• Brief
Reproduce the listing below word for word, keeping every line unchanged.

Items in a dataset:
========================================================================
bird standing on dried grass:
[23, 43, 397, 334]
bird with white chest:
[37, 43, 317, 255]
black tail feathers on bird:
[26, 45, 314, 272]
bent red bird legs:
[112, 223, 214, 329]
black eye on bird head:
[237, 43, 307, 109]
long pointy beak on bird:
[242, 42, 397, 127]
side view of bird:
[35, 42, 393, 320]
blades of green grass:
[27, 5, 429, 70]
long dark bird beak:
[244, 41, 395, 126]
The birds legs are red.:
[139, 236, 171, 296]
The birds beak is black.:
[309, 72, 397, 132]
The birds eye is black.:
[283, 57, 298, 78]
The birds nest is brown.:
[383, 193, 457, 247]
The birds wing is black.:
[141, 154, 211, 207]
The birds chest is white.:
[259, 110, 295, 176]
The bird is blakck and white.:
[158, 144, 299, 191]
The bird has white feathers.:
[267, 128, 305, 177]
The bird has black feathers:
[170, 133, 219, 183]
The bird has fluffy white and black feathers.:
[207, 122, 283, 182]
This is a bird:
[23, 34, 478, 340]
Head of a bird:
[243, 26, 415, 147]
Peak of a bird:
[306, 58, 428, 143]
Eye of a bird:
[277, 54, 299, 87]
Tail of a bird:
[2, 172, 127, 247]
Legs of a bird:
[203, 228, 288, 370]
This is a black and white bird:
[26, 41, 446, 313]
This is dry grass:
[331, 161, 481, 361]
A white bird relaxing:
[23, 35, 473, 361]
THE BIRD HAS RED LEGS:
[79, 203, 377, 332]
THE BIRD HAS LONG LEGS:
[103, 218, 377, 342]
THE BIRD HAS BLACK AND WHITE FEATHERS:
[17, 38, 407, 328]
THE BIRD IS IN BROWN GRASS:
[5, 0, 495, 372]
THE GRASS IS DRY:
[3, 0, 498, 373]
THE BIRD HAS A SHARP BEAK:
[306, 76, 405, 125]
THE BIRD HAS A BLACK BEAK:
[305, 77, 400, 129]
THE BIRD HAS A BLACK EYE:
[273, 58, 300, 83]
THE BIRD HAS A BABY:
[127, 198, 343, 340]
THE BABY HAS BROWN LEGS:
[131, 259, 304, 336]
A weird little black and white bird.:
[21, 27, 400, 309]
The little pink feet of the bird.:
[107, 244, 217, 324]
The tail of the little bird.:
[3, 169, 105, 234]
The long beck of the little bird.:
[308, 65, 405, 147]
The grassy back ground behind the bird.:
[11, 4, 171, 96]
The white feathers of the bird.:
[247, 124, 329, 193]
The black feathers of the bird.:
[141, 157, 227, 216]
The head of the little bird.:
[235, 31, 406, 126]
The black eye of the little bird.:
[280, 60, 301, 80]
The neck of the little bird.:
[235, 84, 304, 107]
========================================================================
• Answer for the task
bird standing on dried grass:
[23, 43, 397, 334]
bird with white chest:
[37, 43, 317, 255]
black tail feathers on bird:
[26, 45, 314, 272]
bent red bird legs:
[112, 223, 214, 329]
black eye on bird head:
[237, 43, 307, 109]
long pointy beak on bird:
[242, 42, 397, 127]
side view of bird:
[35, 42, 393, 320]
blades of green grass:
[27, 5, 429, 70]
long dark bird beak:
[244, 41, 395, 126]
The birds legs are red.:
[139, 236, 171, 296]
The birds beak is black.:
[309, 72, 397, 132]
The birds eye is black.:
[283, 57, 298, 78]
The birds nest is brown.:
[383, 193, 457, 247]
The birds wing is black.:
[141, 154, 211, 207]
The birds chest is white.:
[259, 110, 295, 176]
The bird is blakck and white.:
[158, 144, 299, 191]
The bird has white feathers.:
[267, 128, 305, 177]
The bird has black feathers:
[170, 133, 219, 183]
The bird has fluffy white and black feathers.:
[207, 122, 283, 182]
This is a bird:
[23, 34, 478, 340]
Head of a bird:
[243, 26, 415, 147]
Peak of a bird:
[306, 58, 428, 143]
Eye of a bird:
[277, 54, 299, 87]
Tail of a bird:
[2, 172, 127, 247]
Legs of a bird:
[203, 228, 288, 370]
This is a black and white bird:
[26, 41, 446, 313]
This is dry grass:
[331, 161, 481, 361]
A white bird relaxing:
[23, 35, 473, 361]
THE BIRD HAS RED LEGS:
[79, 203, 377, 332]
THE BIRD HAS LONG LEGS:
[103, 218, 377, 342]
THE BIRD HAS BLACK AND WHITE FEATHERS:
[17, 38, 407, 328]
THE BIRD IS IN BROWN GRASS:
[5, 0, 495, 372]
THE GRASS IS DRY:
[3, 0, 498, 373]
THE BIRD HAS A SHARP BEAK:
[306, 76, 405, 125]
THE BIRD HAS A BLACK BEAK:
[305, 77, 400, 129]
THE BIRD HAS A BLACK EYE:
[273, 58, 300, 83]
THE BIRD HAS A BABY:
[127, 198, 343, 340]
THE BABY HAS BROWN LEGS:
[131, 259, 304, 336]
A weird little black and white bird.:
[21, 27, 400, 309]
The little pink feet of the bird.:
[107, 244, 217, 324]
The tail of the little bird.:
[3, 169, 105, 234]
The long beck of the little bird.:
[308, 65, 405, 147]
The grassy back ground behind the bird.:
[11, 4, 171, 96]
The white feathers of the bird.:
[247, 124, 329, 193]
The black feathers of the bird.:
[141, 157, 227, 216]
The head of the little bird.:
[235, 31, 406, 126]
The black eye of the little bird.:
[280, 60, 301, 80]
The neck of the little bird.:
[235, 84, 304, 107]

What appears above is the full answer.